サイクロプスのアンデットが、雄叫びをあげる。

私は、剣を引き抜き、

「来なさい、もう一度氷漬けにしてあげる。」

サイクロプスに向けて構えた。







正直、苦戦している。

「天氷!!」

天氷は、サイクロプスを包み込む。

しかし、簡単に砕かれてしまう。

聖属性で確かにダメージを与えているだろう。

しかし、そんなもの微々たるもので、一体あと何回天氷を使わせる気だろうか?

「仕方ない、あんまりやりたくないけど、接近戦をするか。

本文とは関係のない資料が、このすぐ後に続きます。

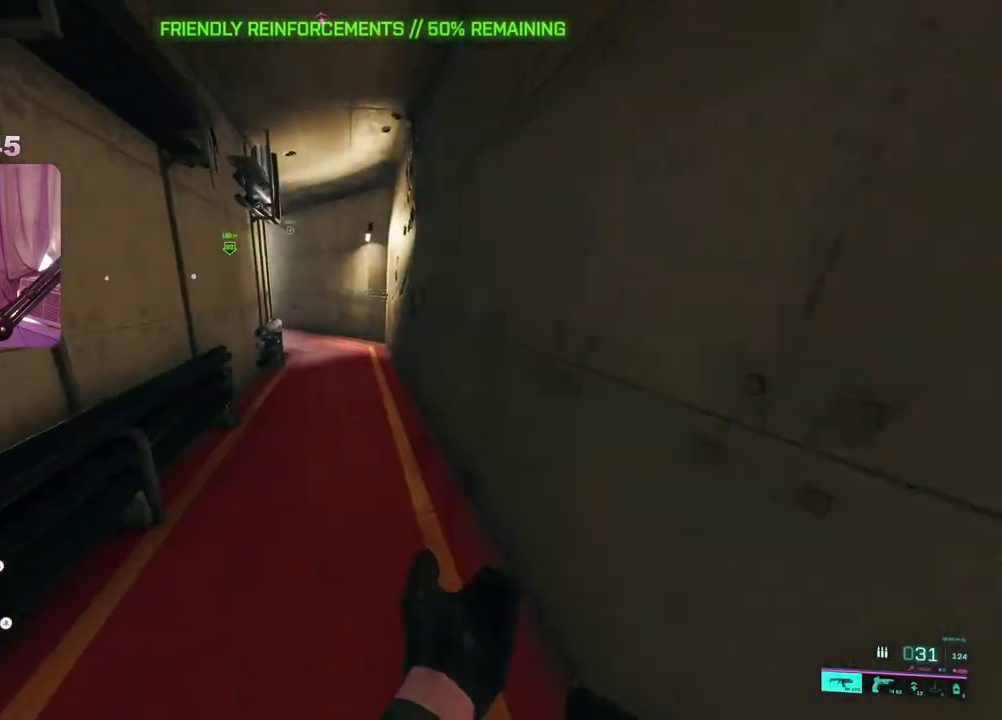
{"buttons": [], "left_stick": "up", "right_stick": "center", "events": [[350, "right_stick", "left"], [500, "right_stick", "center"]]}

」

私は、サイクロプスに向かって走り出す。

当然サイクロプスは、私を潰そうと、拳を振り降ろしてくる。

しかし、私は難なく回避する。

サイクロプスの懐に潜り込んだ私に、蹴りが飛んでくる。

「っぶな!?」

紙一重で蹴りを何とか回避する事に成功した。

私は、ジャンプでサイクロプスの腹に飛びつく。

そして、十字剣を振るってサイクロプスの腹を切り裂く。

「硬い!」

十字剣の刃は、サイクロプスの腹を切り裂いた。

それでも、刃の通りが悪い。

ゴブリンで、簡単に切れる感触に馴れてしまっていた私は、硬すぎる。

そして、やはり十字剣では長さが足らず、刃を内臓まで届かせる事が出来なかった。

「そうだ、どこかの漫画みたいに、うなじを斬れば…」

私は、サイクロプスの体を、飛び跳ねてうなじを目指す。

しかし、サイクロプスが身震いをして、私を振り払う。

「ぐぅ!」

私は、地面に叩き付けられる。

そこに、サイクロプスの蹴りが飛んでくる。

「がはっ!?」

私は、サッカーボールがシュートされたように、蹴り飛ばされる。

「ぐはぁ!?」

そして、壁に激突して血を撒き散らす。

壁には、絵の具を入れた、水風船を投げ付けたような跡が出来ていた。

全身が、痛い…

体から、生命が流れ出していく…

足が動かない…

手が動かない…

全身が思い通りに動かない…

死ぬ…

サイクロプスが、ゆっくりと近づいてくる。

とどめを刺す気か?

私は、とっくに死にかけてるのに…


・・・


いや、まだ死にたくない…

死にたくない!

私は、気合で回復魔法を発動する。

体に生命が戻ってくる、命が戻ってくる。

痛みが引いてくる。

手が動く、足が動く、全身が私の思い通りに動く!

「いける…私はまだやれる!」

今まで、離していなかった十字剣を握る手に、力が入る。

「私は、まだまだこれからッ!?」

私の体がサイクロプスに掴まれる。

サイクロプスは、後ろを向いて、

「まさか…やめろ…」

野球選手のピッチャーのように腕を振り上げ、

「やめて…やめて…」

狙いを定めて、

「嫌だ…嫌だ…嫌だ嫌だ嫌だ嫌だ嫌だ嫌だ嫌だ嫌だ嫌だ嫌だ嫌だ嫌だ嫌だ嫌だ嫌だ嫌だ嫌だ嫌だ嫌だ嫌だ嫌だ嫌だ嫌だ嫌だ嫌だ嫌だ嫌だ嫌だ嫌だ嫌だ嫌だ嫌だ嫌だ嫌だ嫌だ嫌だ嫌だ嫌だ嫌だ嫌だ嫌だ嫌だ嫌だ嫌だ嫌だ嫌だ嫌だ嫌だ嫌だ嫌だ嫌だ嫌だ嫌だ嫌だ嫌だ嫌だ嫌だ嫌だ嫌だ嫌だ嫌だ嫌だ嫌だ嫌だ嫌だ嫌だ嫌だ嫌だ嫌だ嫌だ嫌だ嫌だ嫌だ嫌だ嫌だ!!」

私を、壁に向かって投げつけた。

「ーーーーーーーーーーーーーーッ!?」

私は声にならない悲鳴を上げて、凄まじい速度で壁へと、飛んでいった。

ほんの数秒…

しかし、その数秒が私には永遠に感じられた。

そして、数秒後。

赤色の絵の具が入った水風船が、





壁に赤い花を作った。





なんか、進○の巨人の地ならしみたいになっちゃいました。

あのクソデカ巨人は、始祖でも主人公でもないので、大丈夫です。

今回は、けっして、進○の巨人をイメージしたのではなく、北欧神話の神々と巨人の戦いをイメージして創作しています。